Le jugement qui prononce la liquidation judiciaire dessaisit le débiteur de l’administration et de la disposition de ses biens. Le liquidateur procède alors à la réalisation de l’actif dans l’intérêt collectif des créanciers. Cette phase décisive obéit à des règles d’ordre public dont la jurisprudence a précisé les contours de 2023 à 2026.
Le sort du fonds de commerce, des biens mobiliers et des immeubles dépend d’abord du choix opéré entre deux procédures. La vente aux enchères publiques et la cession de gré à gré se disputent en effet la réalisation de l’actif. Ce choix s’opère sous le contrôle du juge-commissaire, qui en fixe les conditions.
Deux séries de questions se posent alors aux praticiens. Elles intéressent le liquidateur, le débiteur, les créanciers et les candidats à la reprise. La première tient à la détermination de la modalité de vente la plus conforme aux intérêts de la liquidation. La loi n’institue en effet aucune hiérarchie entre les deux procédures. La seconde tient à l’étendue des pouvoirs du juge-commissaire, aux voies de recours ouvertes contre ses ordonnances et au régime de responsabilité du liquidateur.
I. Le choix des modalités de réalisation des actifs du débiteur en liquidation judiciaire
L’article L. 642-19 du code de commerce dispose que « le juge-commissaire soit ordonne la vente aux enchères publiques, soit autorise, aux prix et conditions qu’il détermine, la vente de gré à gré des autres biens du débiteur lorsqu’elle est de nature à garantir les intérêts de celui-ci ». Ce texte n’énonce aucune préférence entre les deux modalités. Le choix relève de l’appréciation du juge après examen des propositions du liquidateur.
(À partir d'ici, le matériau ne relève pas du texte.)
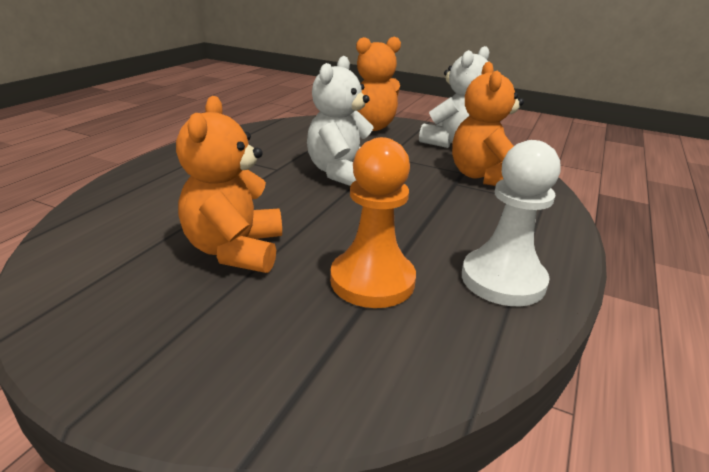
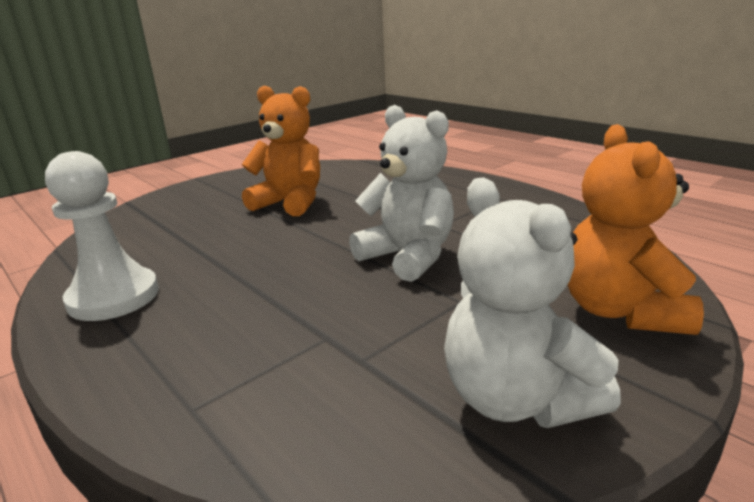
camera: 115 degrees right, 5 degrees down
orange pawn [330,137,416,308] -> none
orange teddy bear [452,62,524,186] -> none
A. La vente aux enchères publiques et l’absence de priorité légale de la cession de gré à gré
La vente aux enchères publiques constitue le mode de réalisation de droit commun des biens mobiliers et des éléments incorporels. L’article L. 642-19 du code de commerce renvoie, pour son organisation, aux règles des articles L. 322-2, L. 322-4 et L. 322-7 du même code. Ce renvoi témoigne de la normalité de cette procédure dans la réalisation des actifs.
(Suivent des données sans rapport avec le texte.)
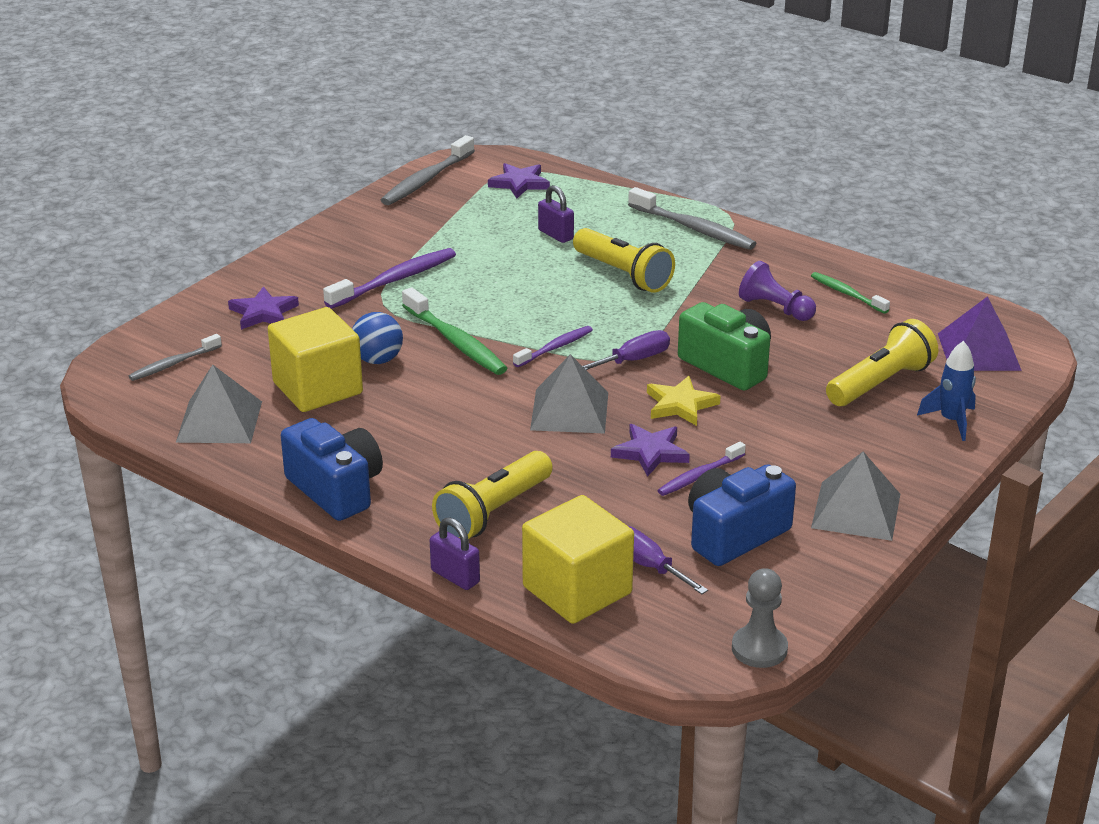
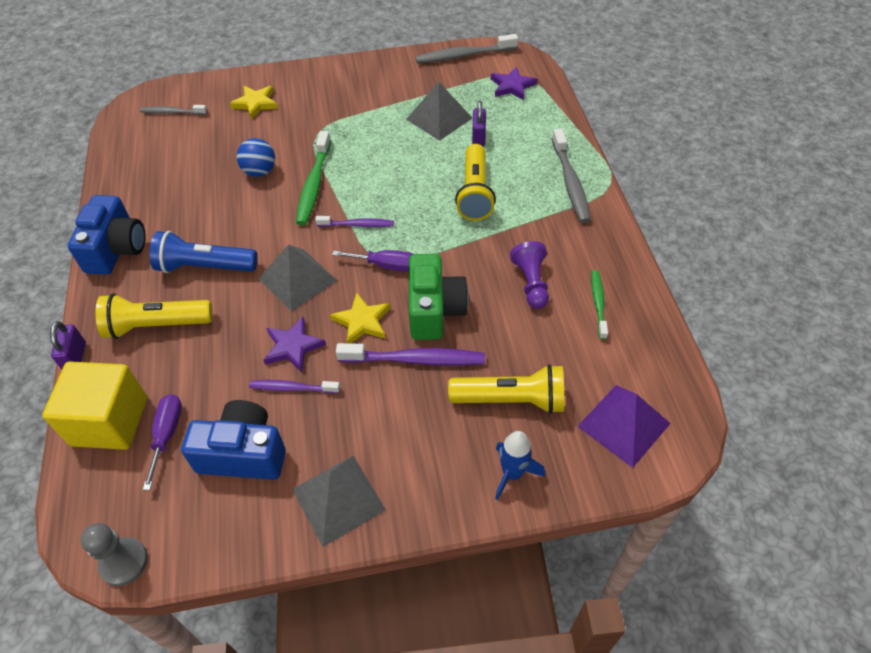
camera: 45 degrees right, 20 degrees up
grey pyramid [176,365,262,443] -> grey pyramid moved to [406,82,472,141]
purple star [228,286,299,330] -> yellow star [230,86,278,119]
yellow cube [268,307,363,412] -> none
purple toothbrush [323,248,456,309] -> purple toothbrush moved to [336,343,485,366]
none -> blue flashlight [150,231,258,273]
La cour d’appel de Rouen a affirmé, dans un arrêt du 12 février 2026, qu’aucune subsidiarité ne s’attache à la vente aux enchères (CA Rouen, 12 février 2026, n° 25/00875). Saisie du recours du débiteur, elle a jugé que « la loi ne privilégie nullement la vente de gré à gré sur la vente aux enchères publiques et cette dernière n’est pas subsidiaire par rapport à la première » (CA Rouen, 12 février 2026, n° 25/00875). Le débiteur contestait l’ordonnance autorisant la vente de matériels agricoles, faute de recherche suffisante d’un acquéreur amiable.
Or, dans cette affaire, le débiteur n’établissait l’existence d’aucune proposition d’achat. Il ne démontrait donc pas qu’une cession amiable aurait garanti ses intérêts. La charge de la preuve du caractère plus avantageux du gré à gré incombe ainsi à celui qui conteste la mesure de réalisation. Il ne peut se borner à invoquer le risque de dépréciation inhérent à la vente publique.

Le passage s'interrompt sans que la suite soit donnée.